We live in a world where films are continually similar to one another. So much so till the point where we are almost begging for something different, something unique or special. Every now and again, we are awarded with such a feature, but those ideas are running thin it would appear. Well, I have some good news for you, Children of Men is one of these films. While watching, you’ll immediately realize you haven’t seen anything like it before. Well, that doesn’t necessarily mean you’ll like it. Either way, there’s a lot of promise in this film.
Meet Theo Faron (Clive Owen). Theo is a former activist living in the year 2027, a time when for some reason or another, all women found themselves to be infertile. For the last 18 years, there has been no hope for human kind, so disparity set in. People retaliated with no real motivations. However, Theo was trusted by Julian (Julianne Moore), a current activist with a very important mission of transportation. What is he transporting? A woman named Kee (Clare-Hope Ashitey) who has miraculously conceived a child. It is Theo’s job to transport her to safety, to an organization known as The Human Project. She is humanity’s last hope.
Maybe I’m blind to the political side of this film, or maybe I just missed it when they said it, but I’m not entirely sure why this Kee girl needed a bodyguard/transporter. I understand everyone is at war with each other, and it’s a really depressing and unsafe world, but…she’s everyone’s last hope for survival. For a future, for a family…all of this fun stuff. Who in their right minds would want to harm her? She is the link that should (at least temporarily) bind everyone together and stop the hate…instead…her pregnancy was withheld and kept a secret. Forgive me if I asked a stupid question, but that was on my mind the entire time, which perhaps made the whole experience worse.

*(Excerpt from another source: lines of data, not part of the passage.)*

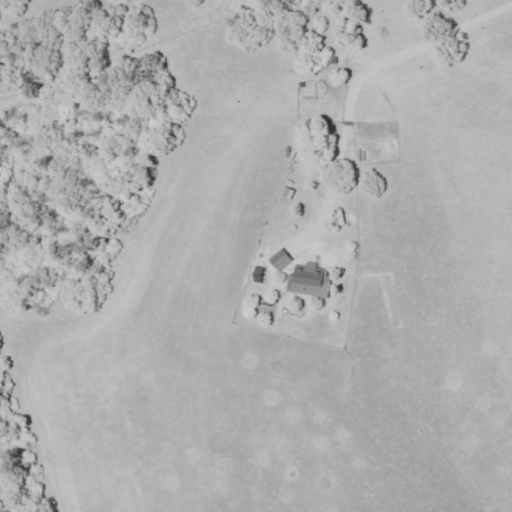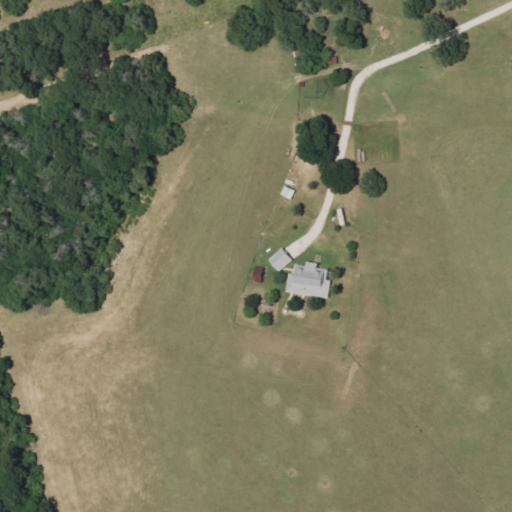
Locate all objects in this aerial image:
road: (354, 86)
building: (283, 260)
building: (311, 280)
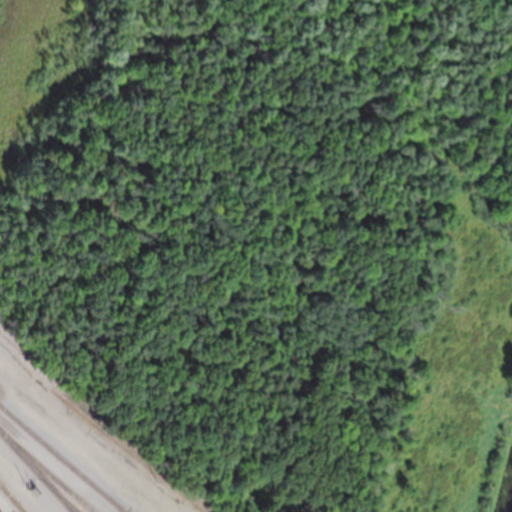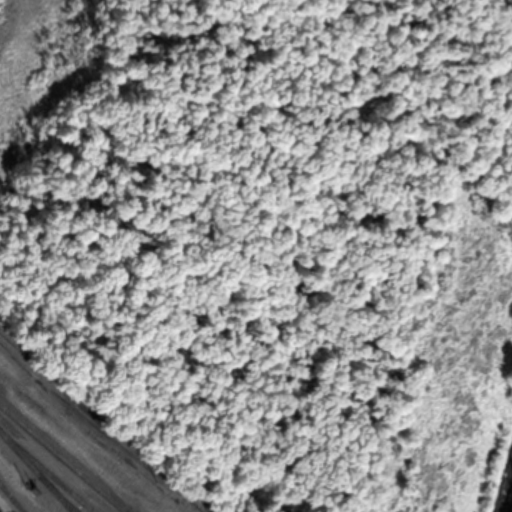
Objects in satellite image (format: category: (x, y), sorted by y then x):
railway: (59, 451)
road: (53, 462)
railway: (45, 471)
railway: (35, 472)
building: (36, 488)
building: (30, 493)
railway: (59, 494)
railway: (11, 498)
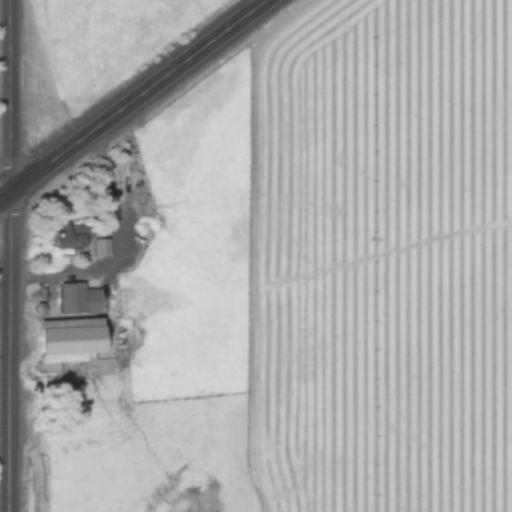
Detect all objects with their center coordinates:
road: (5, 89)
road: (131, 97)
building: (63, 234)
building: (75, 239)
building: (98, 247)
road: (8, 255)
crop: (321, 286)
building: (74, 298)
building: (74, 298)
building: (62, 338)
building: (61, 339)
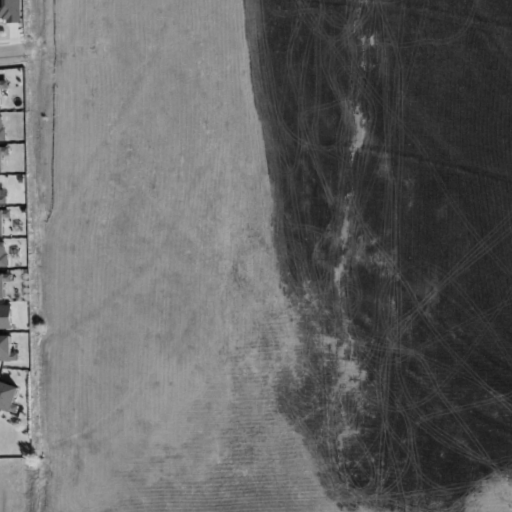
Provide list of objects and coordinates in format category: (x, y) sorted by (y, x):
building: (10, 10)
road: (13, 52)
building: (3, 88)
building: (2, 127)
building: (3, 156)
building: (3, 199)
building: (3, 220)
building: (3, 253)
building: (4, 283)
building: (5, 316)
building: (7, 349)
building: (8, 396)
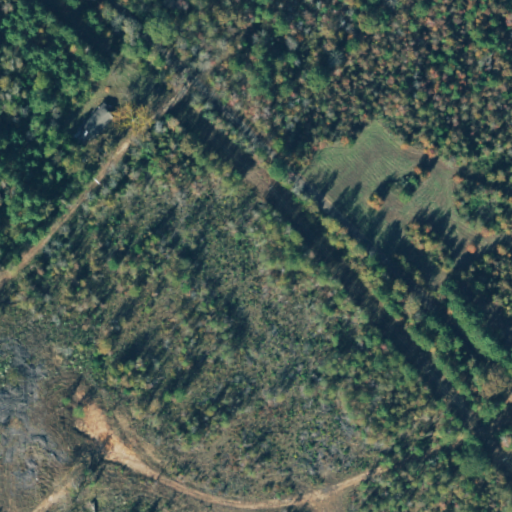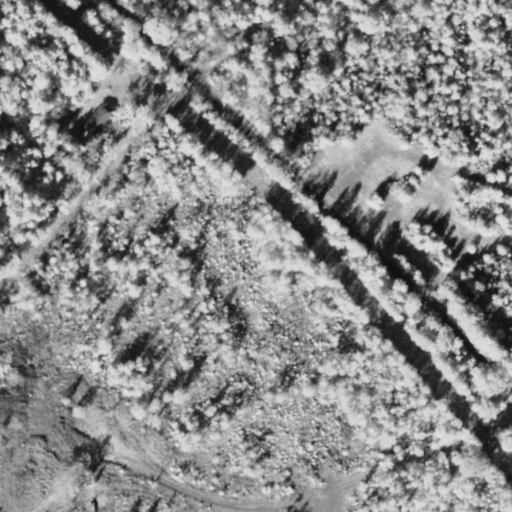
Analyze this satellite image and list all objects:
building: (96, 126)
road: (309, 194)
road: (416, 457)
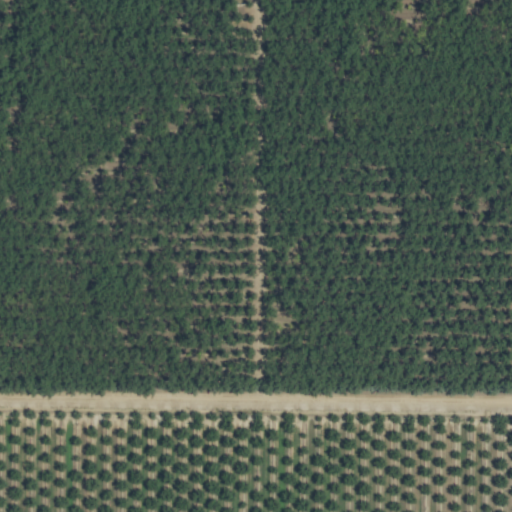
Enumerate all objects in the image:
crop: (255, 255)
road: (256, 403)
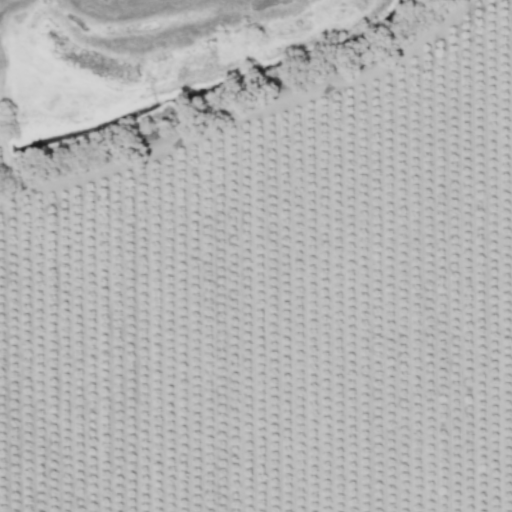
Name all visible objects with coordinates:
crop: (277, 294)
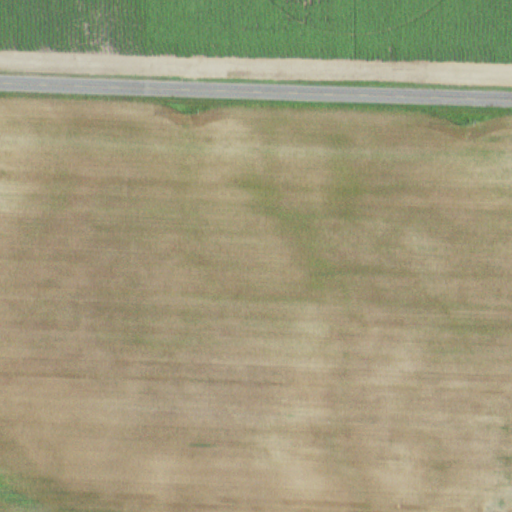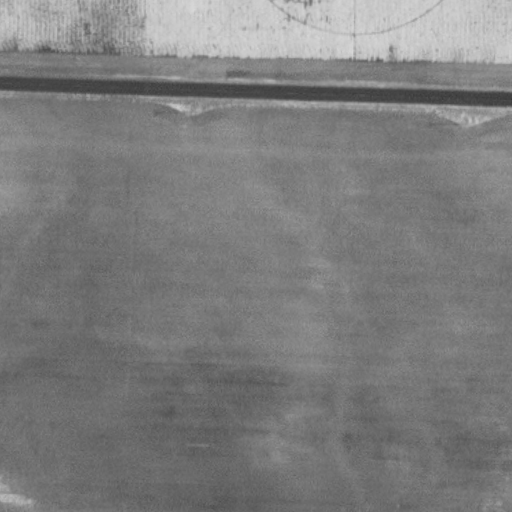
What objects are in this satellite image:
road: (256, 89)
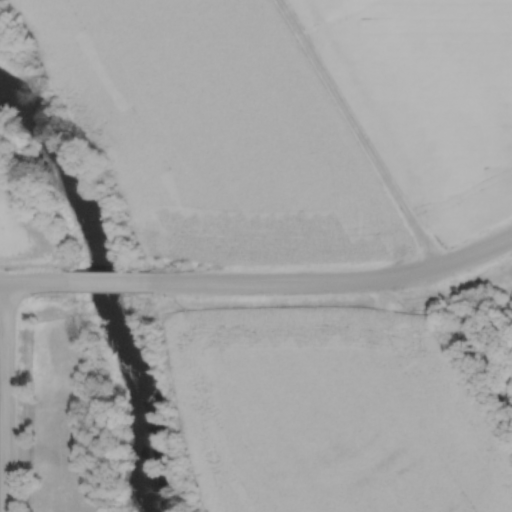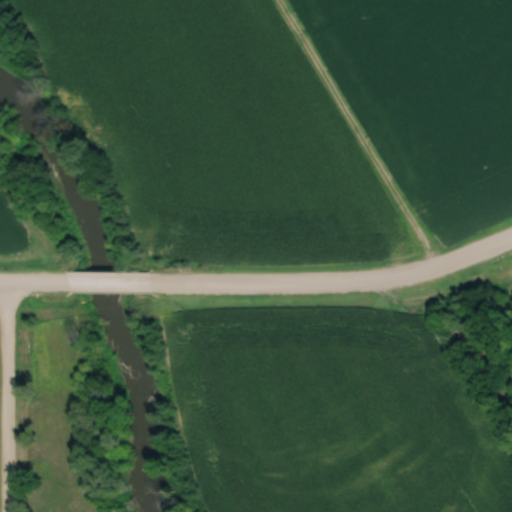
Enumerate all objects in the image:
river: (108, 280)
road: (337, 281)
road: (33, 284)
road: (112, 286)
road: (7, 398)
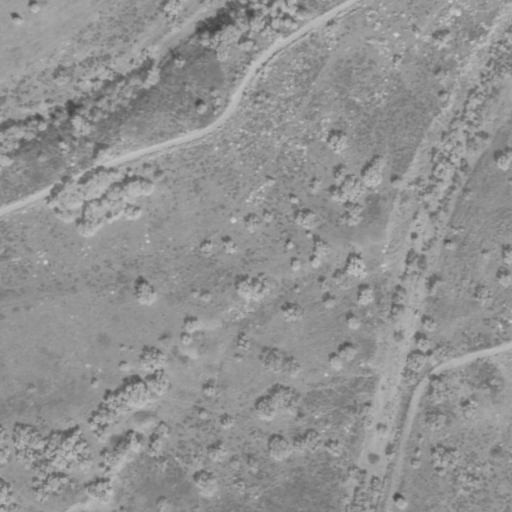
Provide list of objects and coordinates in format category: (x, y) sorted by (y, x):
road: (197, 136)
river: (415, 272)
road: (416, 399)
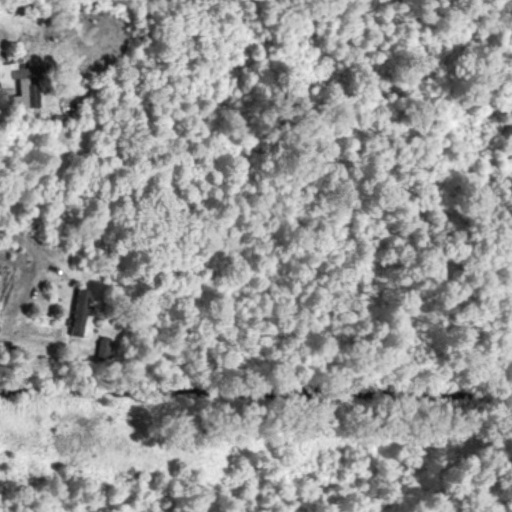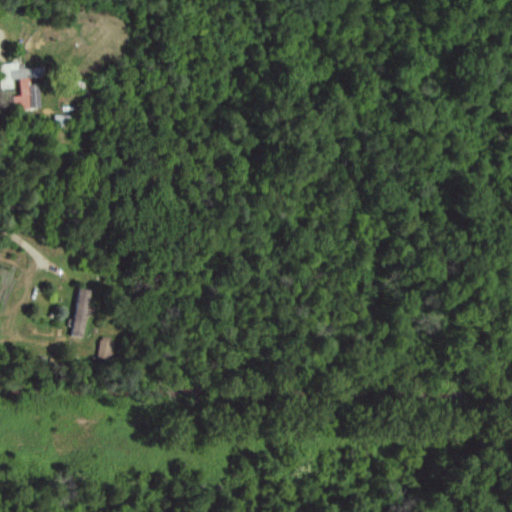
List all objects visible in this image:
road: (2, 49)
building: (19, 82)
road: (22, 241)
building: (78, 311)
building: (102, 346)
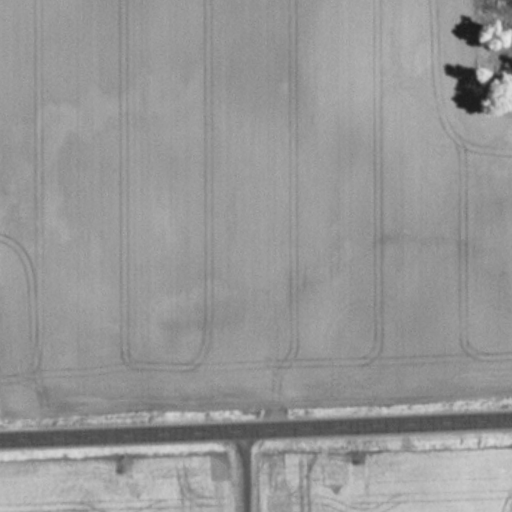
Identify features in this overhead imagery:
road: (256, 429)
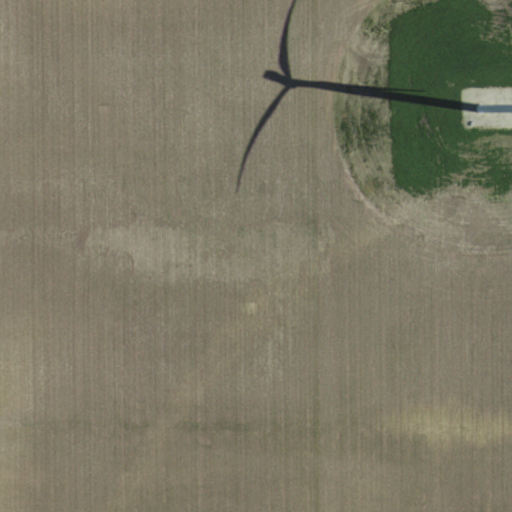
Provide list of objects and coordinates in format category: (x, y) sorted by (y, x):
wind turbine: (477, 104)
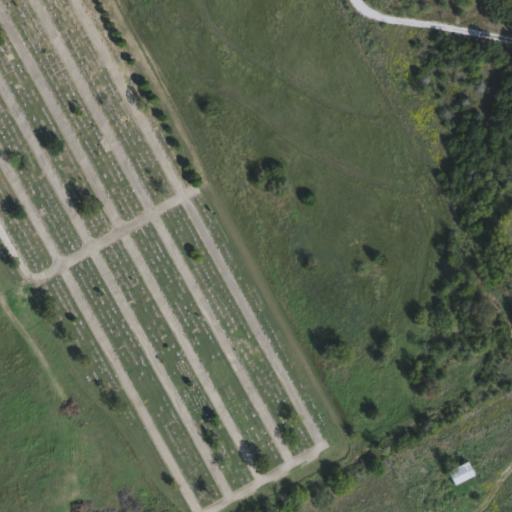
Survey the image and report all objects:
road: (431, 23)
road: (89, 106)
road: (59, 119)
road: (45, 165)
road: (187, 190)
road: (174, 196)
road: (28, 211)
park: (217, 261)
road: (219, 337)
road: (190, 353)
road: (159, 371)
building: (457, 471)
building: (458, 472)
road: (261, 478)
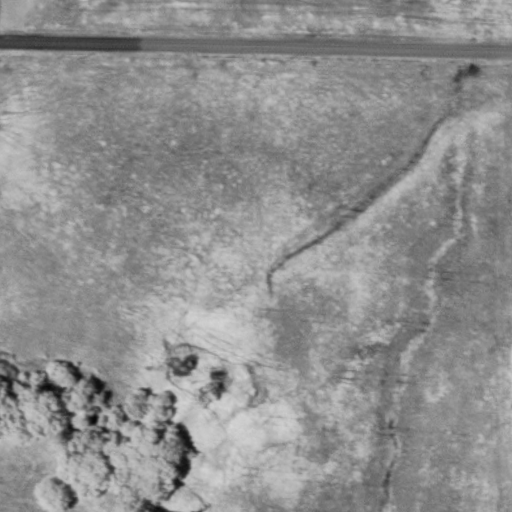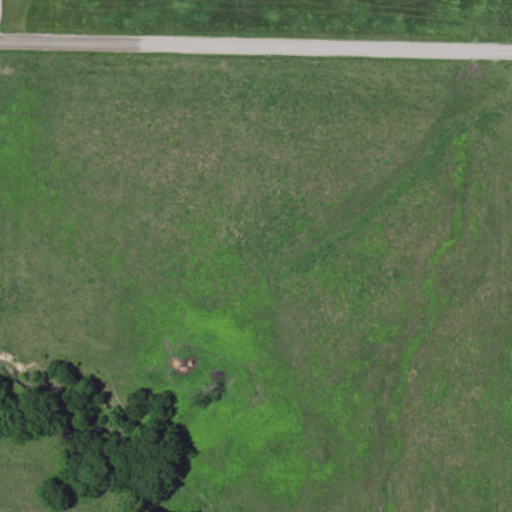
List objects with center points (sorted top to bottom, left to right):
road: (256, 44)
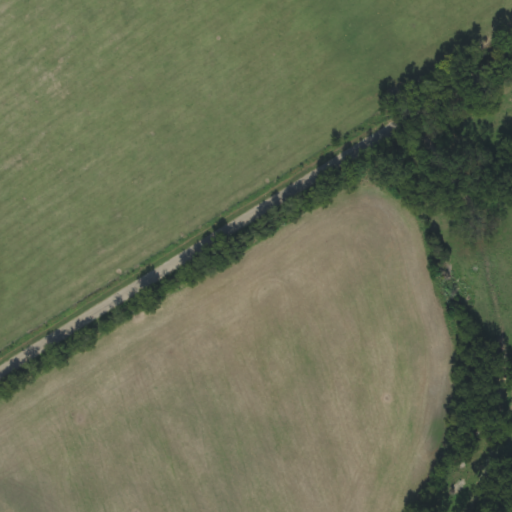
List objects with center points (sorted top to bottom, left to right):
road: (255, 214)
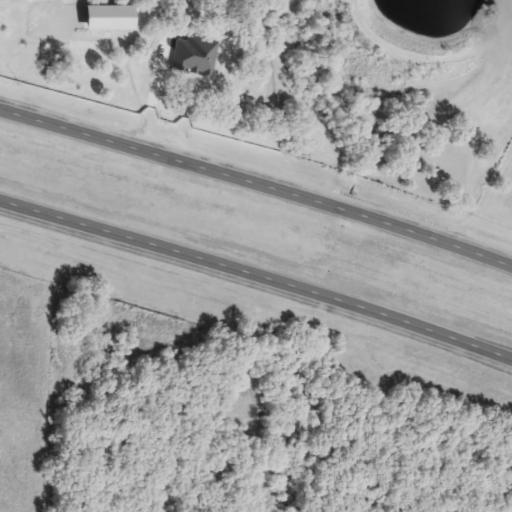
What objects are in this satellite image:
building: (231, 51)
building: (231, 52)
road: (257, 190)
road: (257, 277)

Another question on my mind were more obvious. What made Kee pregnant, and what made the world infertile? Are they related, and how will her pregnancy effect the rest of the world? Are they going to run tests on her after she gives birth? Some of these questions are answered, but some aren’t, and I am left feeling slightly cheated. I understand the need to have things left open for interpretation, and to have a “just accept it” ideal, but I actually wanted to know how the movie explained infertility. My theory: The magnetic properties on the Lost Island spilled out to the rest of the world, making everyone infertile. Am I right? Probably.
Look, it doesn’t take a rocket scientist to see that this movie was done well and I was probably just a little unclear on a few key elements. It has a great dystopian look and feel, the acting was great, the ideas and goals were presented clearly, and the music was solid. The entire premise was new and exciting. There really isn’t a whole lot you can reasonably complain about, I would just say it’s not 100% clear. Not everyone will understand what’s going on in the flick, especially people that don’t follow politics…like me. It’s a good movie though, I just probably wouldn’t say to buy it.
Children of Men is an interesting dystopian future flick that has the ability to force the viewer into questioning “what if” on a number of topics, depending on who they are. Whether you are into politics, action, mystery, or even fantasies, this may be the right choice for you.